Foto: Divulgação/Paramount Pictures
O filme 'Mãe!' do aclamado diretor Darren Aronofsky, não obteve os resultados esperados nas bilheterias o que diminuiu a expectativa para assisti-lo. Foi completamente ignorado pelo Globo de Ouro e concorrendo a diversas categorias na Framboesa de Ouro, dentre elas, pior atriz para Jennifer Lawrence, vencedora de um Oscar

´Mãe!´ não foi feito para apreciadores de blockbusters, já que é um filme chocante e necessário muita atenção aos detalhes para compreender a real intenção do diretor. Com analogias bíblicas a história se desenvolve entre a relação de um poeta (Javier Bardem), que faz alusão a figura suprema de Deus, e a de sua esposa (Jennifer Lawrence), que atua no papel da personificação da Mãe Natureza. 

Narrando as principais passagens bíblicas sobre a criação do mundo, usando um olhar crítico, constrói a narrativa de um filme muito a frente da sua época. A fotografia é impecável e consegue alcançar seu objetivo, que, em certos momentos é transmitir a agonia vivida pelos personagens. Levantam-se vários questionamentos, o que faz aumentar a curiosidade, de forma positiva. Narrando um ciclo que vem se repetindo, o longa tende a denotar que algo está errado na relação do poeta e sua mulher e a maneira insana que as coisas se desenrolam, o que levo em conta ser uma crítica social sobre relacionamentos abusivos.

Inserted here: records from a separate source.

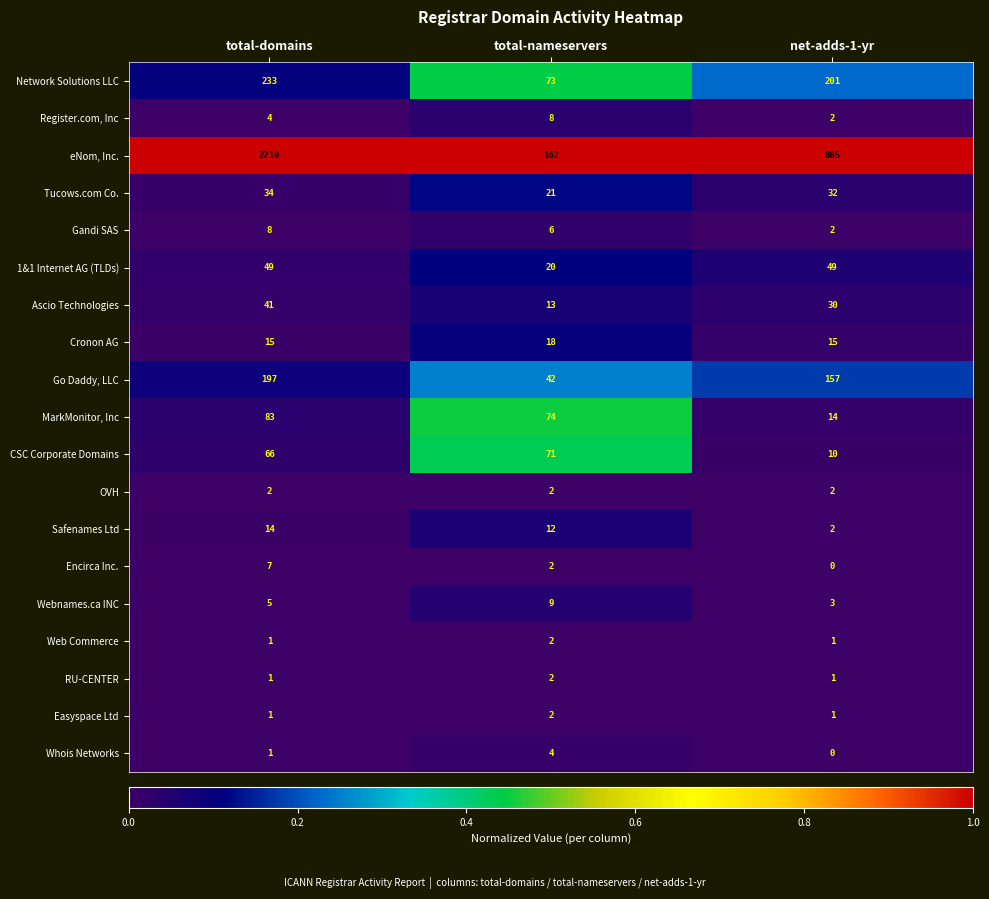

The value of Whois Networks at total-domains is 1. True or false?

True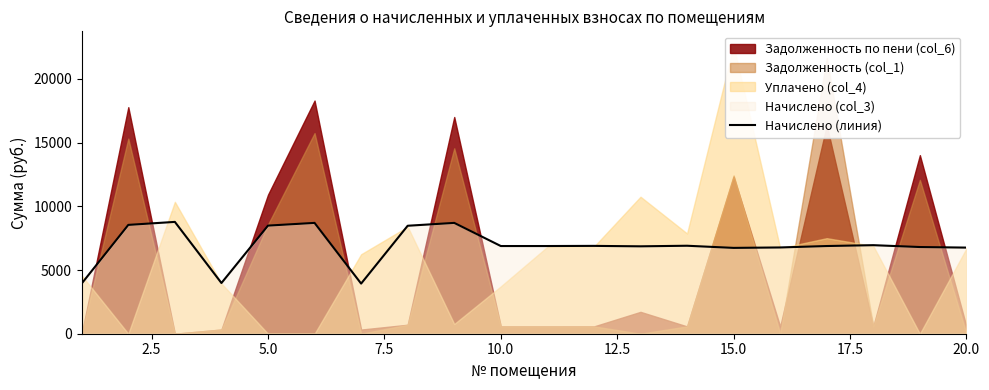

What is the lowest value of the Начислено (линия) series?

3934.0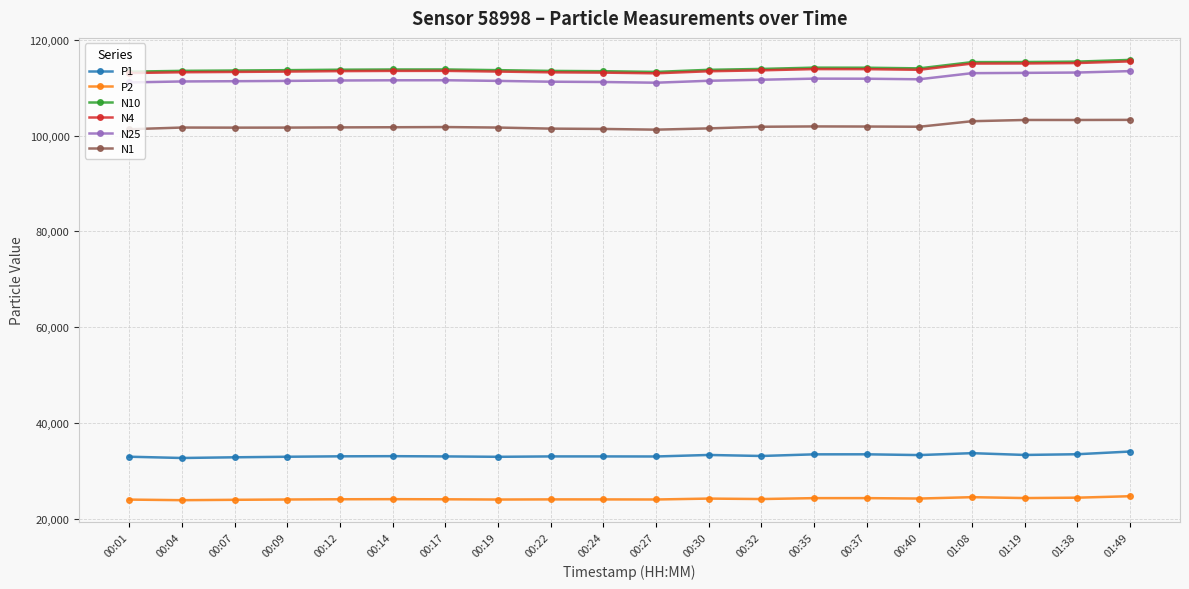

At how many categories does at least one series exceed 58820?

20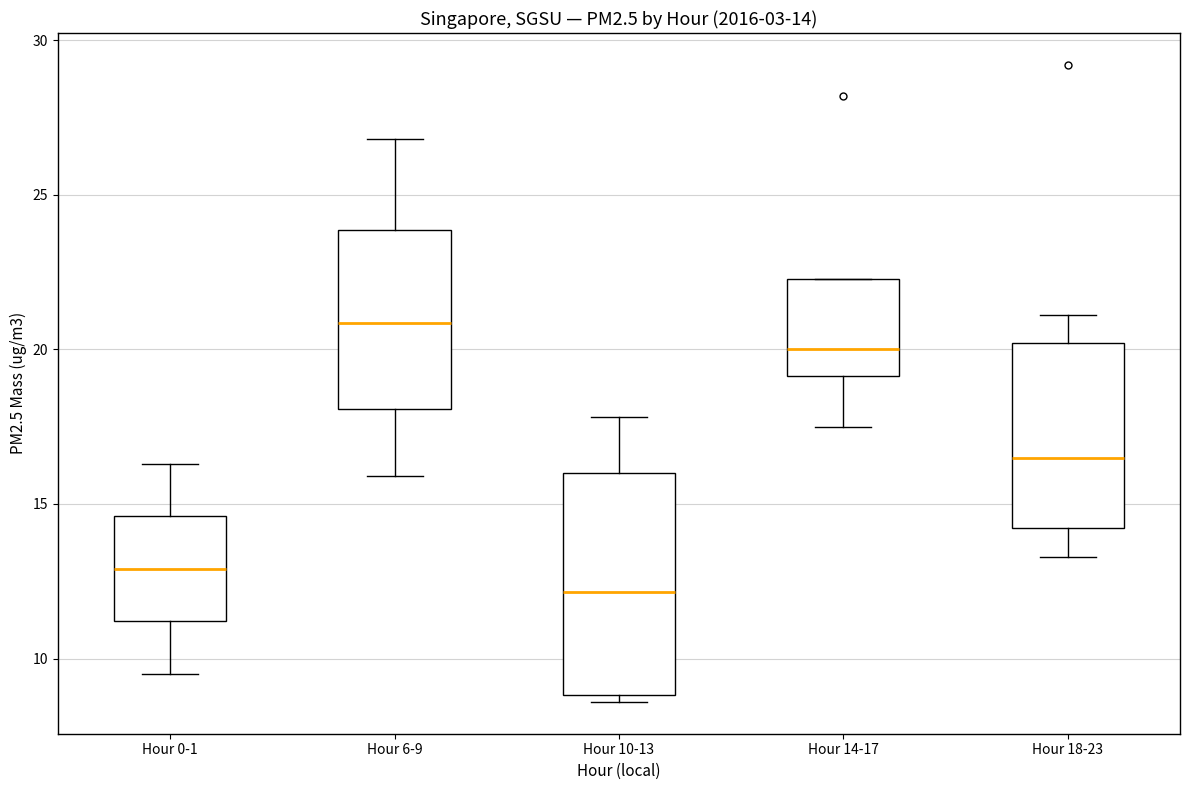

Which box's median line is the highest?

Hour 6-9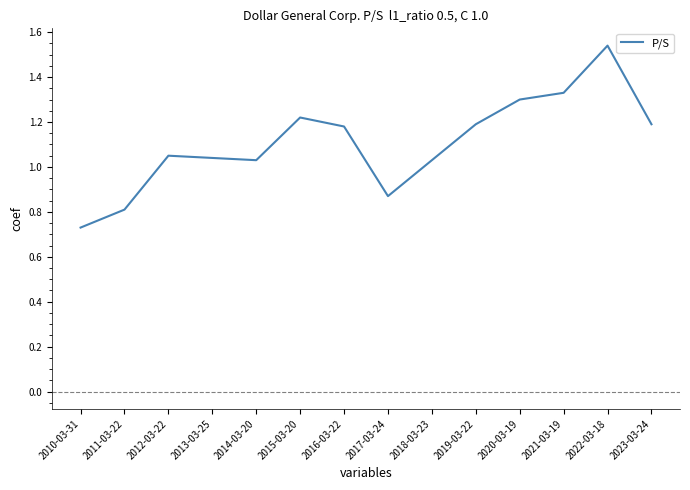

What is the approximate value at 2011-03-22?

0.8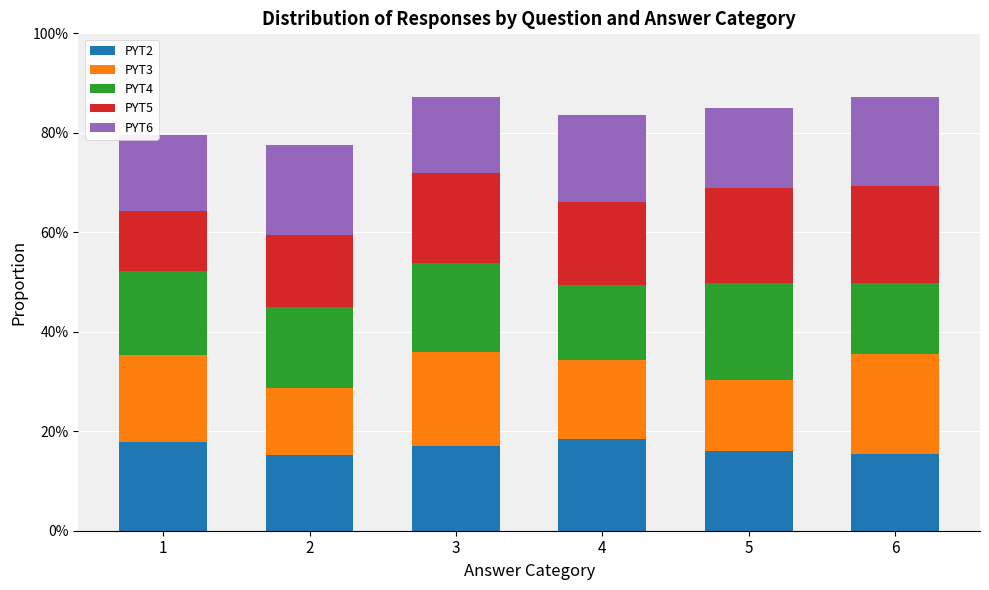

Is it true that PYT4 equals 0.3 at 3?

False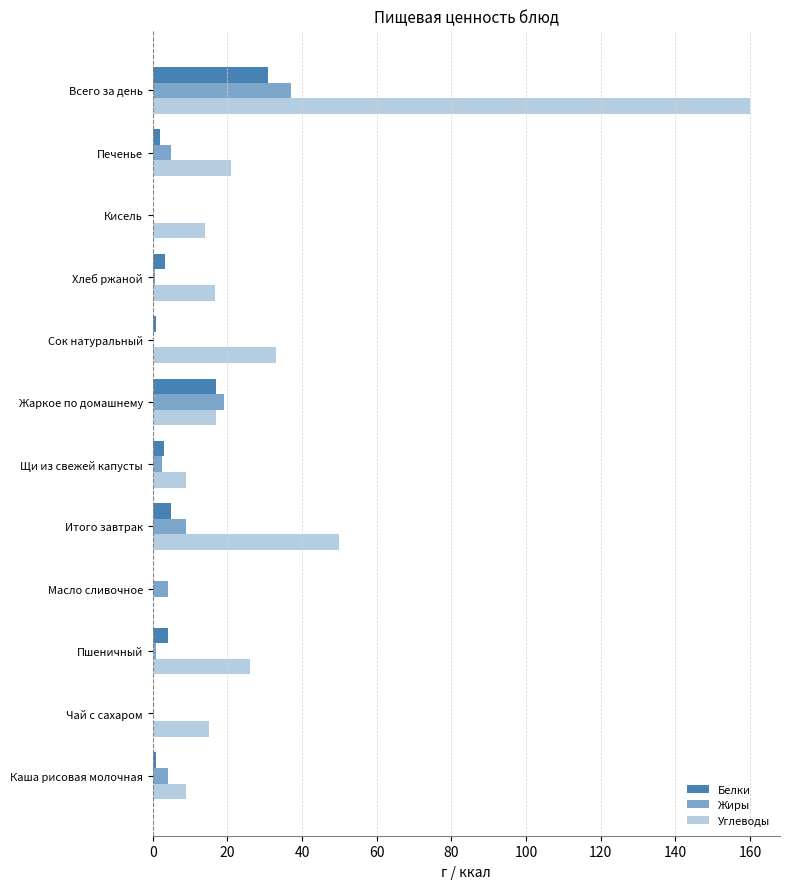

How many values in Углеводы are above zero?

11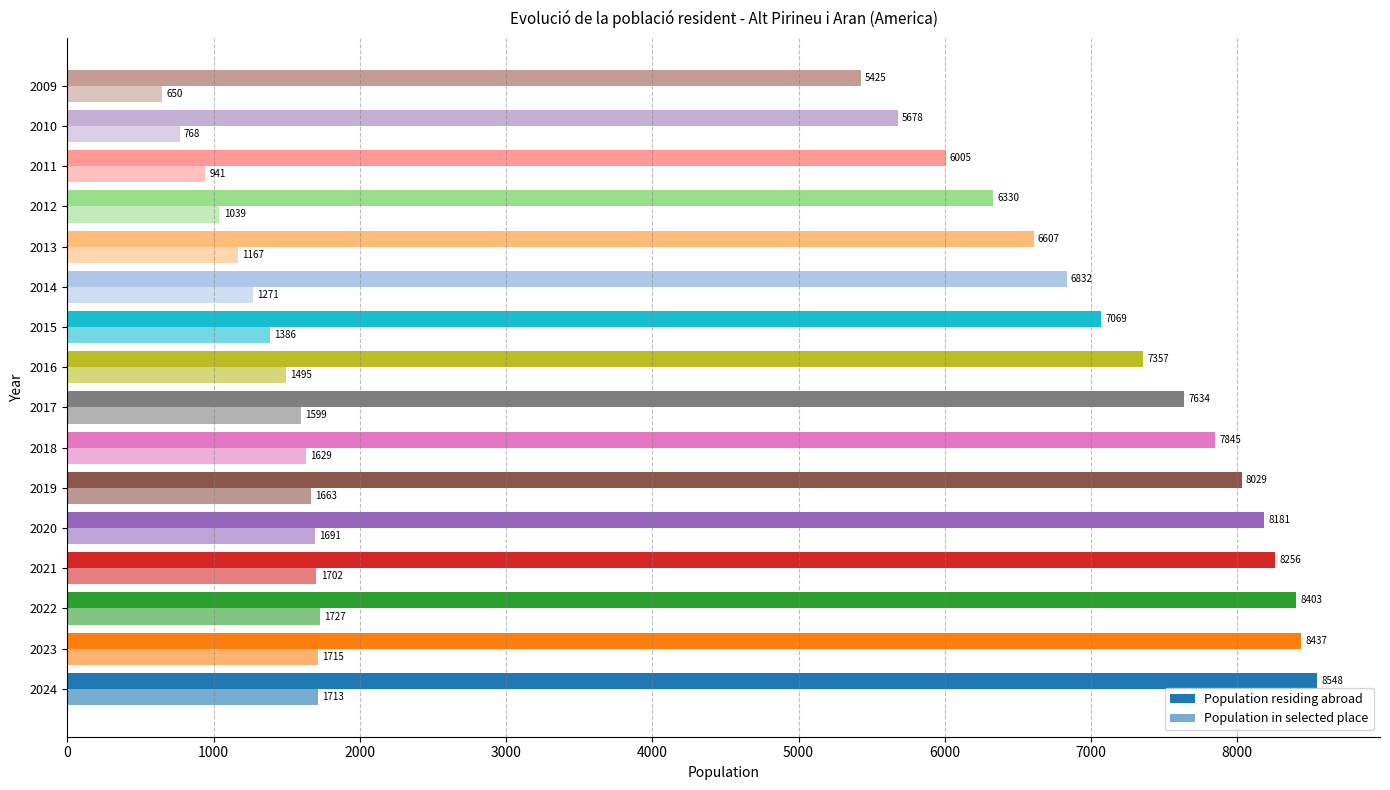

What is the difference between the maximum and second lowest values in the Population residing abroad series?

2870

Mesmo que o agressor não perceba o que está acontecendo ao seu redor, sua mulher faz de tudo para agrada-lo, abdicando de suas vontades, causando assim um certo desconforto.

Foto: Divulgação/Paramount Pictures


Lacunas são deixadas para que preenchemos da forma que acharmos mais coesa, mesmo que nem tudo se encaixe, sendo o único momento em que o filme peca. Apesar de haver uma explicação para tudo, pontos de vistas diferentes podem ser tomados durante o filme, o que dificulta o papel que os créditos, de forma oculta, exercem. Nenhum dos personagens tem nomes, mas ao final do filme o poeta está nomeado como Him (na tradução literal: Ele) e nos pôsteres divulgativos do filme, há a presença de elementos que confirmam a teoria de que o filme é uma representação da passagem bíblica Gênesis. 

Dividindo opiniões, a obra não foi indicada a nenhuma das categorias do prêmio mais importante do cinema, o Oscar. Mesmo assim, pode-se assistir o filme e decidir se é uma obra de arte ou se é somente uma tentativa frustrada de mostrar algo diferente aos telespectadores.